Chicago, foyer d’art brut : à la découverte des artistes marginaux du Midwest à la Halle Saint-Pierre
Jusqu’au 2 août, la Halle Saint-Pierre accueille une exposition conçue par le Intuit, musée de Chicago dédié à l’art outsider et intuitif, et présente dix artistes qui ont créé en autodidactes dans le Midwest. Une traversée des frontières magistralement scénographiée.
On crève littéralement l’affiche pour entrer dans l’évènement Chicago Art Brut de la Halle Saint-Pierre. En dix artistes ayant rayonné dans cette ville – qui est la première du Nouveau Monde à avoir accueilli la collection de Jean Dubuffet en 1951 (et sa fameuse conférence « Anticultural Positions ») – l’exposition fait le point sur un art outsider un peu plus ouvert que le concept strict d’art brut de Dubuffet. A part Henry Darger (né à Chicago, lire notre article sur l’exposition de 2015 au Musée d’Art Moderne) avec ses Vivian Girls projetées et exposées à côté de photographies de sa chambre, les artistes de cette exposition ont côtoyé la culture, la scène artistique et la vie active de leur ville et leur temps.
Ils n’en sont pas moins marginaux, tels Joseph E. Yoakum né de parents amérindiens et africains-americains et qui a suivi un cirque pour traverser le pays, Lee Godie aux fresque très design et qui vivait dans la rue (mais était une figure incontournable de la scène artistique de Chicago) ou Pauline Simon qui a pris son premier cours de peinture à près de 70 ans au Art Institute dans les années 1960.
De l’autre côté de l’Atlantique, l’”Outsider art” traite directement et ardemment la question de l’identité et de l’ethnie: l’artiste encore vivant, Dr. Charles Smith, vétéran de la guette du Viet-Nam est aussi devenu artiste pour protester contre le traitement des africains-américains aux Etats-Unis quand 7000 d’entre eux ont laissé leur vie dans cette guerre. De même, d’origine grecque et totalement autodidacte, Drossos Skyllas mêle mosaïques byzantines et corps de playmates avec de beaux dons de traduction, et les figurines de Mr Imagination (Gregory Warmack) sont des totems.

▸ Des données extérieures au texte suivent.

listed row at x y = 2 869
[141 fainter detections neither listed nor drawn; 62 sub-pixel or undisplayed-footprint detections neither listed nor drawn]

Enfin, les paysages urbains au feutre de Wesley Willis né à Chicago même et dont la vie ressemble à un roman de Dickens, et les cathédrales miniatures d’Aldobrando Piacenza, sont d’une formidable inventivité. Une grande plongée dans une création aussi brute et vaste que le Midwest et qui se vit artiste après artiste.
A noter: Après la Halle Saint-Pierre, l’exposition circulera grâce à Intuit. Le ticket pour l’exposition donne aussi accès à l’étage à Hey IV: l’édition 2019 présente 36 artistes de 17 pays.